### What this exercise asks
**a.** From the Haskell simulation text, transcribe the passage starting with "Loading package probability-0.2.1" and going on through "referentially transparent glory.".
**b.** In the Haskell simulation text, which function must pick be composed with to produce an IO value?
**c.** Using the Haskell simulation text, explain why the first command, pick $ choose 0.5 0 1, failed and what change made the coin toss work.

### Text under study
☆ ☆ ☆ ☆ ☆ ☆ ☆
Markov chains – simulation

I have to say it took me considerable effort to figure out how to use the part of Haskell’s probability library that deals with randomness and simulation. The intuition developed by programming in imperative languages is especially harmful here.
The paper on which the library is based mentions a function “pick, which selects exactly one value from a distribution by randomly yielding one of the values according to the specified probabilities”. Great, let’s try that out and toss a coin with it.

> :m +Numeric.Probability.Distribution
> :m +Numeric.Probability.Random
> pick $ choose 0.5 0 1

:1:0:
    No instance for (Show (Numeric.Probability.Random.T a))
      arising from a use of `Prelude.print' at :1:0-20
    Possible fix:
      add an instance declaration for
      (Show (Numeric.Probability.Random.T a))
    In the expression: Prelude.print it
    In a 'do' expression: Prelude.print it

A closer analysis of the type signatures reveals that the type of the library function pick is not IO a as in the paper and to get IO from that we need to compose it with run.

> run $ pick $ choose 0.5 0 1
Loading package array-0.1.0.0 ... linking ... done.
Loading package containers-0.1.0.1 ... linking ... done.
Loading package old-locale-1.0.0.0 ... linking ... done.
Loading package old-time-1.0.0.0 ... linking ... done.
Loading package random-1.0.0.0 ... linking ... done.
Loading package mtl-1.1.0.0 ... linking ... done.
Loading package probability-0.2.1 ... linking ... done.
0

This is better, lets try it again.

> run $ pick $ choose 0.5 0 1
0

And again.

> run $ pick $ choose 0.5 0 1
0

What the hell? We keep tossing a coin and get the same result every time! That’s Haskell in its referentially transparent glory.
To get a sample of tossing several coins we need to pick from their joint distribution.

> run $ pick $ replicateM 10 $ choose 0.5 0 1
[0,0,1,1,0,1,0,1,1,0]

Simulation

In my post on Markov chains I defined a transition function on paths for a simple random walk that goes up or down by one with the same probability.

rwstran :: Tran.T Double [Int]
rwstran x = D.choose 0.5 (x ++ [(last x) + 1]) (x ++ [(last x) - 1])

The probability distribution on paths of legth n starting from state v can be calculated as

rws :: Int -> Int -> D.T Double [Int]
rws v n = (Tran.compose $ replicate n rwstran) [v]

This allows for exact calculations of probability of certain events. The basic problem with modeling Markov chains this way is that even for short chains we need lots of the memory to represent the whole sample space.
☆ ☆ ☆ ☆ ☆ ☆ ☆
### Data
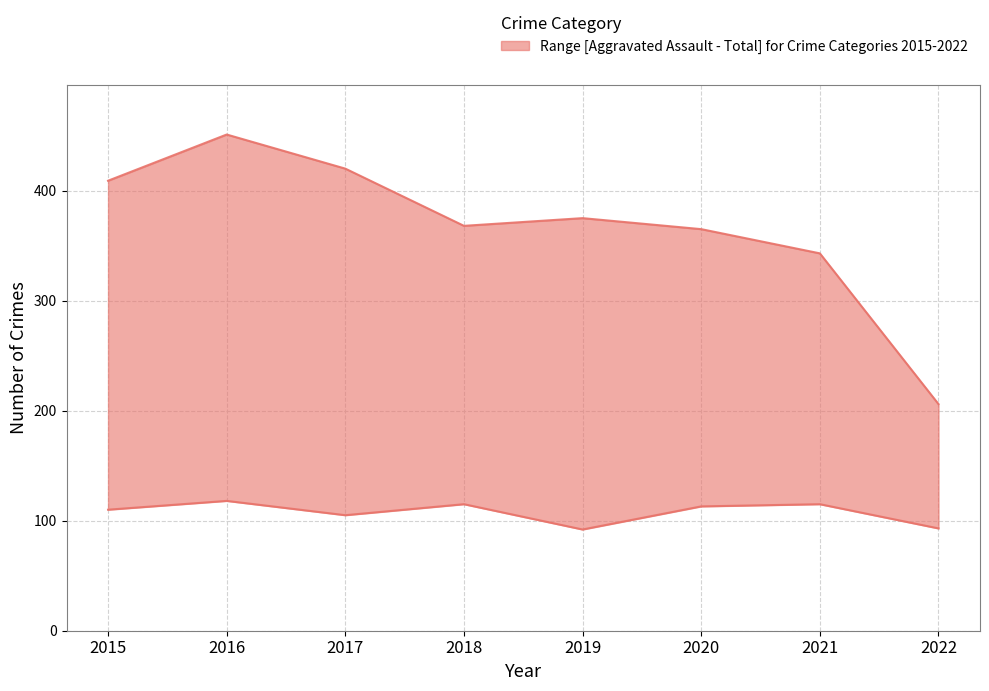

True or false: upper and lower cross at least once.

False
☆ ☆ ☆ ☆ ☆ ☆ ☆
### Answers for this exercise
**a.**
Loading package probability-0.2.1 ... linking ... done.
0

This is better, lets try it again.

> run $ pick $ choose 0.5 0 1
0

And again.

> run $ pick $ choose 0.5 0 1
0

What the hell? We keep tossing a coin and get the same result every time! That’s Haskell in its referentially transparent glory.

**b.** It must be composed with run.

**c.** The library function pick does not have the type IO a that the paper describes. To get an IO result, pick has to be composed with run, as in run $ pick $ choose 0.5 0 1.